YOUR INSTRUCTIONS >>
In the opinion letter below, turn the paragraph beginning "In preparing this opinion" into a short list that keeps its main facts.

EX-5.1 2 exhibit_5-1.htm OPINION OF DOW LOHNES PLLC exhibit_5-1.htm

Exhibit 5.1


[Dow Lohnes PLLC Letterhead]
 
May 26, 2011
 
West Marine, Inc.
500 Westridge Drive
Watsonville, California  95076-4100
 
Re:           Registration Statement on Form S-8
 
Ladies and Gentlemen:
 
We have acted as special counsel for West Marine, Inc., a Delaware corporation (“West Marine”), in connection with the preparation of the Registration Statement on Form S-8 (the “Registration Statement”) pertaining to 1,900,000 shares (the “Shares”) of common stock, $0.001 par value per share, being registered for issuance by West Marine pursuant to the West Marine, Inc. Omnibus Equity Incentive Plan, as amended and restated (the “Omnibus Plan”).  At your request, we are providing this opinion to you for filing as an exhibit to the Registration Statement.
 
In preparing this opinion, we have reviewed (i) the Registration Statement, (ii) West Marine’s Certificate of Incorporation and Bylaws, each as amended to date, (iii) the Omnibus Plan, and (iv) a certificate from the corporate secretary of West Marine, dated May 19, 2011.
 
As to matters of fact relevant to our opinion, we have relied upon oral representations of officers and other representatives of West Marine, without further investigation.  With respect to our examination of the foregoing documents, we have assumed: (i) the authenticity of all documents submitted to us as originals, the conformity with authentic original documents of all documents submitted to us as copies or forms, the genuineness of all signatures and the legal capacity of natural persons, and (ii) that the foregoing documents, in the forms thereof submitted for our review, have not been altered, amended or repealed in any respect material to our opinion as stated herein.  We have not reviewed any documents other than the documents listed above for purposes of rendering our opinion as expressed herein, and we assume that there exists no provision of any such other document that bears upon or is inconsistent with our opinion as expressed herein.  We have conducted no independent factual investigation of our own but rather have relied solely upon the foregoing documents, the statements and information set forth therein and the additional matters recited or assumed herein, all of which we assume to be true, complete and accurate in all material respects.

THE DATA >>

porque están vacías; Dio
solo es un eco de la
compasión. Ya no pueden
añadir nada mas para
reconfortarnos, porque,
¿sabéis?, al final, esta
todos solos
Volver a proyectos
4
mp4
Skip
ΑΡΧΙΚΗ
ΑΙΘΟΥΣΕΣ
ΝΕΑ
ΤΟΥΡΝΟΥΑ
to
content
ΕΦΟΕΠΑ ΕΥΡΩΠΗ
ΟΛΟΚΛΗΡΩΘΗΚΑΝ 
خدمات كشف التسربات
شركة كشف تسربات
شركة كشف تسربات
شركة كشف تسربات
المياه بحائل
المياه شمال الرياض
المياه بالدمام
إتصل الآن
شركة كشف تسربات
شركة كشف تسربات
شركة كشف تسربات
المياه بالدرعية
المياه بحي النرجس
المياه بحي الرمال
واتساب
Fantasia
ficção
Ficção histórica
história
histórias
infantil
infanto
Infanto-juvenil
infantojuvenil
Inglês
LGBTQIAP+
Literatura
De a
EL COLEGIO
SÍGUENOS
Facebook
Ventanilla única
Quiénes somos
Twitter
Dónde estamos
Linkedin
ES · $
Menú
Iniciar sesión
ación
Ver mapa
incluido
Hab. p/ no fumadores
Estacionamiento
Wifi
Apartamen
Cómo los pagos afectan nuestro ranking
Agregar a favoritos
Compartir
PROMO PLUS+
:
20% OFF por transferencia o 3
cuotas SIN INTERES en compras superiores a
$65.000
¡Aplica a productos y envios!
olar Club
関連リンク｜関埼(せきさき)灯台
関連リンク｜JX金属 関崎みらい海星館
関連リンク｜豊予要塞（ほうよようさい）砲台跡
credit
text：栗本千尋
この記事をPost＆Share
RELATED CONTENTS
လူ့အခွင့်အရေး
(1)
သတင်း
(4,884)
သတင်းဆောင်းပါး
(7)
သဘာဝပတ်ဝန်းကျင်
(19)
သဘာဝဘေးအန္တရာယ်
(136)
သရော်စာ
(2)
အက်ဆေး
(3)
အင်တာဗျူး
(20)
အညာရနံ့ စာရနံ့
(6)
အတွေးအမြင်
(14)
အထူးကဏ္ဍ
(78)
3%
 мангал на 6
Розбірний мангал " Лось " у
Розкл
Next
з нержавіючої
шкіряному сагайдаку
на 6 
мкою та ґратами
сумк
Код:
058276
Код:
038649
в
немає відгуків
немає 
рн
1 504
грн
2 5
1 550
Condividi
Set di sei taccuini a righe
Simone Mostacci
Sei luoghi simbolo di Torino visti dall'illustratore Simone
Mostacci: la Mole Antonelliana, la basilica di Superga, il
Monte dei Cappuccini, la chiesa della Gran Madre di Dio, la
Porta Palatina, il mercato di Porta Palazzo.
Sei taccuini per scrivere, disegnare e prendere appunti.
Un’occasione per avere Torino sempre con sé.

ANSWER TO THIS EXERCISE >>
Documents reviewed in preparing the opinion:
- The Registration Statement
- West Marine's Certificate of Incorporation and Bylaws, each as amended to date
- The Omnibus Plan
- A certificate from West Marine's corporate secretary, dated May 19, 2011